And you might remember that we denoted the combination of exactly these three things the deadly triad, which doesn't sound good, right? And the reason is that we know from the theory that when you combine these three things there is a possibility of divergence. At the same time, if you read the Deep RL literature, you will find that many many successful agents do combine these three ingredients. So it's There is maybe a tension here. How is this possible?
Well, a partial resolution is that the deadly triad says that divergence is possible when combining these, but not that it's certain, and not even that it's likely. So if we understand and keep in mind the properties that underlie both RL and deep learning algorithms, there is actually much we can do to ensure the stability and reliability of deep RL agents, even when they are combining all the elements of the deadly triad. And in the following slides, I want to...
exactly help you develop an understanding and an intuition about how and when the deadly trident manifests when combining reinforcement learning with the use of neural networks for function approximation. And as done with the two initial issues we discussed, batching and correlations, by understanding and keeping in mind the properties underlying RL and deep learning, this will already go a long way towards being able to design deep RL algorithms that are quite robust. So let's start with a large empirical study that I performed with Haddo, where we looked at the emergence of divergence, due to the deadly triad, across a large number of variants of deep Q-learning agents. and across many domains. What we found is that empirically unbounded divergence is actually very very rare, so parameters don't tend to actually go to infinity even if you are combining all the elements of the deadly triad.
What is more common is a different phenomenon that we called soft divergence, and this is shown on this slide where we show the distribution of value estimates across many many agents in many many environments and for different networks on the left and the right respectively. And what you see is that the values explode initially, so they grow to orders of magnitudes larger than it's reasonable to expect in any of the environments that we're considering, because the the max true values were at most 100. Well here we're seeing values even in the order of tens of thousands or hundreds of thousands or millions. But what we see is that these values that are initially diverging don't go to infinity, so over time the estimates actually recover and go back down to reasonable values.
You may wonder, well, if soft divergence mostly resolves itself when doing the parallel in practice, is it even a concern? Should we even be discussing how to minimize this initial instability? And I think the answer is that yes, I think it's worth discussing these things.
Because even if it doesn't diverge fully to infinity, having many hundreds of thousands or millions of interactions with the environment where values are wildly incorrect does affect... the behavior of the agent and the speed of convergence to the correct solution. Let's then discuss what we can do about it.
How do different reinforcement learning ideas help us ensure that the learning dynamics when using deep networks for function approximation is stable and effective? The first approach I want to tell you about was introduced by the DQN algorithm and is known as target networks. The idea here is to hold fixed the parameters that are used to compute the bootstrap targets.
So in queue learning for instance this would be the parameters that are used to estimate the max queue on the next step. And then only update these parameters periodically, maybe every few hundreds or even thousands of updates. By doing so we interfere with the feedback loop that is at the heart of the deadly triad. If you remember the core issue with the deadly triad is that when you update a state you also inadvertently possibly update the next state, the one that you are going to bootstrap on, and this can create certain feedback loops, but if the parameters that you use to bootstrap are frozen, at least for a while, then this feedback loop is broken. This is also the only approach.
_ _ _ _ _ _ _
* ACTIVITY
Please state, from the deadly triad text, the largest true value in any of the environments that the study covered.

* DATA SHOWN
_ _ _ _ _ _ _
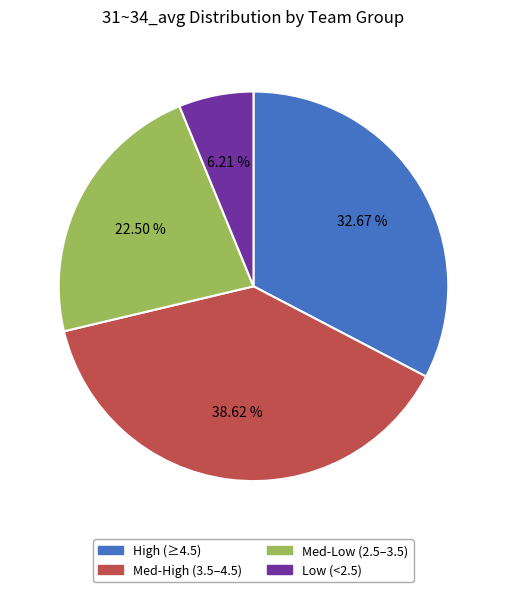

Which has a higher value, High (≥4.5) or Med-High (3.5–4.5)?

Med-High (3.5–4.5)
_ _ _ _ _ _ _
* PROBLEM SOLUTION
The maximum true values were at most 100.